- _What is expected_
Print verbatim every line starting at the one that contains "middle tip: (193, 195)" and ending at the final line of the records; include both endpoints.

:: Input records ::

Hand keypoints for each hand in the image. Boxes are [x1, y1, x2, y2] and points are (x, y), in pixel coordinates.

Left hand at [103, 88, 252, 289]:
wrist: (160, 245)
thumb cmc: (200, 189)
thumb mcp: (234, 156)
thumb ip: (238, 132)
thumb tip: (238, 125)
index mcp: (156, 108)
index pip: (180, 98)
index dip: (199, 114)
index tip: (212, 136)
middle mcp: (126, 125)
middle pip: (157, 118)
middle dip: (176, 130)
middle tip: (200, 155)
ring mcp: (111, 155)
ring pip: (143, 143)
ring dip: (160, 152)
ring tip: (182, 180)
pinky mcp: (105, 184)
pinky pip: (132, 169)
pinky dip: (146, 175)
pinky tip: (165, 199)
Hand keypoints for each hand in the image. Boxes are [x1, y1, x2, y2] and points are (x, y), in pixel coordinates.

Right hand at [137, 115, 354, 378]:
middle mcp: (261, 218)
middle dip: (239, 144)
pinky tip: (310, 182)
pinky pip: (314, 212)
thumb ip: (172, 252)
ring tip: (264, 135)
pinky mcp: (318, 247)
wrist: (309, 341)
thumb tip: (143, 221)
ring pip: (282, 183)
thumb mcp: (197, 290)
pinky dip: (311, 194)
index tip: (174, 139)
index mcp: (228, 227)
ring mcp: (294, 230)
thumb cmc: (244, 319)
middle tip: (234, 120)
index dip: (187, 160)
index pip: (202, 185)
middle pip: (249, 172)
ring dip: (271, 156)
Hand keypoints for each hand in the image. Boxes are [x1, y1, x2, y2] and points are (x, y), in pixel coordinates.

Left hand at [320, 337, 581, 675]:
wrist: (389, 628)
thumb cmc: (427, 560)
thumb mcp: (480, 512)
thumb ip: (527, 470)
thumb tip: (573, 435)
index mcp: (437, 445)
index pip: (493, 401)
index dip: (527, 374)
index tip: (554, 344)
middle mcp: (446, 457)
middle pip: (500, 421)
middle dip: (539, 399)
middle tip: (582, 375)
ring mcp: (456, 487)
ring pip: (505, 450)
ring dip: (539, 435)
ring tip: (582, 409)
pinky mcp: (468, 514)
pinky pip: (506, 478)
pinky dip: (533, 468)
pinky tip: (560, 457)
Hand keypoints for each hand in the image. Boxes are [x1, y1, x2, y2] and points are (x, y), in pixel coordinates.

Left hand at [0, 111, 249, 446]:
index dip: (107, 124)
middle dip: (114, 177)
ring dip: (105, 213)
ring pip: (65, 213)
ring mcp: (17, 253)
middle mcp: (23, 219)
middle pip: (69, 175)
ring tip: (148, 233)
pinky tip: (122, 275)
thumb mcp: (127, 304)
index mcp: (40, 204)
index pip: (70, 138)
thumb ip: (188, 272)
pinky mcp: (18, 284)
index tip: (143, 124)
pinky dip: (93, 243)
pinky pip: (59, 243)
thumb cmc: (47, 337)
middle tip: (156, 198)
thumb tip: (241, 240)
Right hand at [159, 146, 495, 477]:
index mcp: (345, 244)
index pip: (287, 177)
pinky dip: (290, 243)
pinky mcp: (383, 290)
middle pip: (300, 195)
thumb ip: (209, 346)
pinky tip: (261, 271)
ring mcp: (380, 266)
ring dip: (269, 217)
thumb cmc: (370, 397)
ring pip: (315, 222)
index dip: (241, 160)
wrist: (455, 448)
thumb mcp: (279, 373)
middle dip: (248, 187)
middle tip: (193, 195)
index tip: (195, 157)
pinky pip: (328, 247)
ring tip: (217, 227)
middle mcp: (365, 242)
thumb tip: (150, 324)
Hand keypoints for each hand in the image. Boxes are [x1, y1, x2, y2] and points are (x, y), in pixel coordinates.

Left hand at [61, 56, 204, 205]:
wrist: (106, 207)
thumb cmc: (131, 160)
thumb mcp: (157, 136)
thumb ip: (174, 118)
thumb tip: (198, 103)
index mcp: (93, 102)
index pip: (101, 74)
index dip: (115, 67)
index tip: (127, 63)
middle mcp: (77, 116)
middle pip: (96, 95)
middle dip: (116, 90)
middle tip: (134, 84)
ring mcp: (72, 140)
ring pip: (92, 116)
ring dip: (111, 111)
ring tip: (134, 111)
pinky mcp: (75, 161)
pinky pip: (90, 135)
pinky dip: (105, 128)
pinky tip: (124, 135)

:::

- _Solution to the problem_
middle tip: (193, 195)
index tip: (195, 157)
pinky pip: (328, 247)
ring tip: (217, 227)
middle mcp: (365, 242)
thumb tip: (150, 324)
Hand keypoints for each hand in the image. Boxes are [x1, y1, x2, y2] and points are (x, y), in pixel coordinates.

Left hand at [61, 56, 204, 205]:
wrist: (106, 207)
thumb cmc: (131, 160)
thumb mcp: (157, 136)
thumb ip: (174, 118)
thumb tip: (198, 103)
index mcp: (93, 102)
index pip: (101, 74)
index dip: (115, 67)
index tip: (127, 63)
middle mcp: (77, 116)
middle pip: (96, 95)
middle dip: (116, 90)
middle tip: (134, 84)
ring mcp: (72, 140)
ring pip: (92, 116)
ring dip: (111, 111)
ring tip: (134, 111)
pinky mcp: (75, 161)
pinky pip: (90, 135)
pinky dip: (105, 128)
pinky tip: (124, 135)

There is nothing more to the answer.